Re: [patch 28/30] x86/microcode: Handle "offline" CPUs correctly

From: Thomas Gleixner
Date: Fri Aug 11 2023 - 05:37:48 EST


On Thu, Aug 10 2023 at 22:46, Peter Zijlstra wrote:

> On Thu, Aug 10, 2023 at 08:38:07PM +0200, Thomas Gleixner wrote:
>
>> for_each_cpu_and(cpu, cpu_present_mask, &cpus_booted_once_mask) {
>> + /*
>> + * Offline CPUs sit in one of the play_dead() functions
>> + * with interrupts disabled, but they still react on NMIs
>> + * and execute arbitrary code. Also MWAIT being updated
>> + * while the offline CPU sits there is not necessarily safe
>> + * on all CPU variants.
>> + *
>> + * Mark them in the offline_cpus mask which will be handled
>> + * by CPU0 later in the update process.
>> + *
>> + * Ensure that the primary thread is online so that it is
>> + * guaranteed that all cores are updated.
>> + */
>> if (!cpu_online(cpu)) {
>> + if (topology_is_primary_thread(cpu) || !allow_smt_offline) {
>> + pr_err("CPU %u not online, loading aborted\n", cpu);
>
> We could make the NMI handler do the ucode load, no? Also, you just need
> any thread online, don't particularly care about primary thread or not
> afaict.

Yes, we could. But I did not go there because it's a fricking nightmare
vs. the offline state and noinstr.

OTOH, it's not really required. Right now we mandate that _all_ present
cores have at least one sibling online. For simplicity (and practical
reasons - think "nosmt") we require the "primary" thread to be online.

Microcode is strict per core, no matter how many threads are there. We
would not need any of this mess if Intel would have synchronized the
threads on microcode update like AMD does. This is coming with future
CPUs which advertise "uniform" update with a scope ranging from core,
package to systemwide.

Even today, the only exercise what online SMT siblings do after the
primary thread updated the microcode is verification that update
happened which creates consistent software state. But in principle the
secondaries could just do nothing and everything would work (+/-
hardware,firmware bugs).

Sure we could lift that requirement, but why making this horrorshow even
more complex than it is already ?

There is zero point to support esoteric usecases just because we
can. The realistic use case is a server with all threads online or SMT
disabled via command line or sysfs. Anything else is just a pointless
exercise.

Thanks,

tglx
········
## INSTRUCTIONS
1. In the email reply above, condense the paragraph beginning "Microcode is strict per core" into a short list of its main facts.
2. Reproduce a section of the email reply word for word, beginning at the words "Even today, the" and stopping after "is already ?".

## AVAILABLE DATA
········
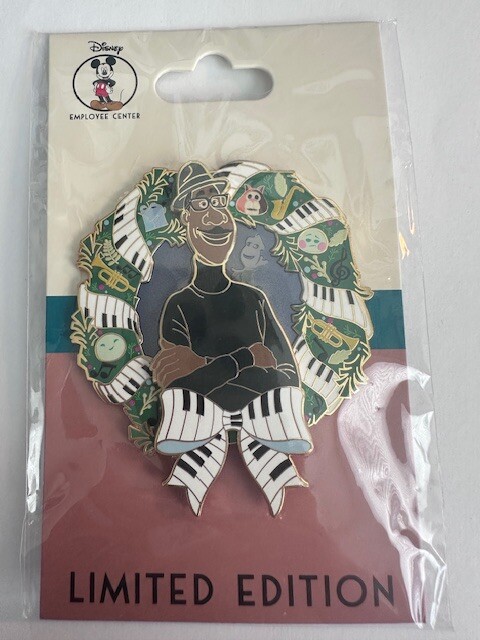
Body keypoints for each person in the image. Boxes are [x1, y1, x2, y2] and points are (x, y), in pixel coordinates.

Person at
········
## OUTPUTS IN ORDER
1.
- Microcode applies per core, regardless of how many threads the core has.
- This complexity would be unnecessary if Intel synchronized threads during a microcode update, as AMD does.
- Future CPUs will bring this, advertising a "uniform" update whose scope ranges from core to package to systemwide.

2.
Even today, the only exercise what online SMT siblings do after the
primary thread updated the microcode is verification that update
happened which creates consistent software state. But in principle the
secondaries could just do nothing and everything would work (+/-
hardware,firmware bugs).

Sure we could lift that requirement, but why making this horrorshow even
more complex than it is already ?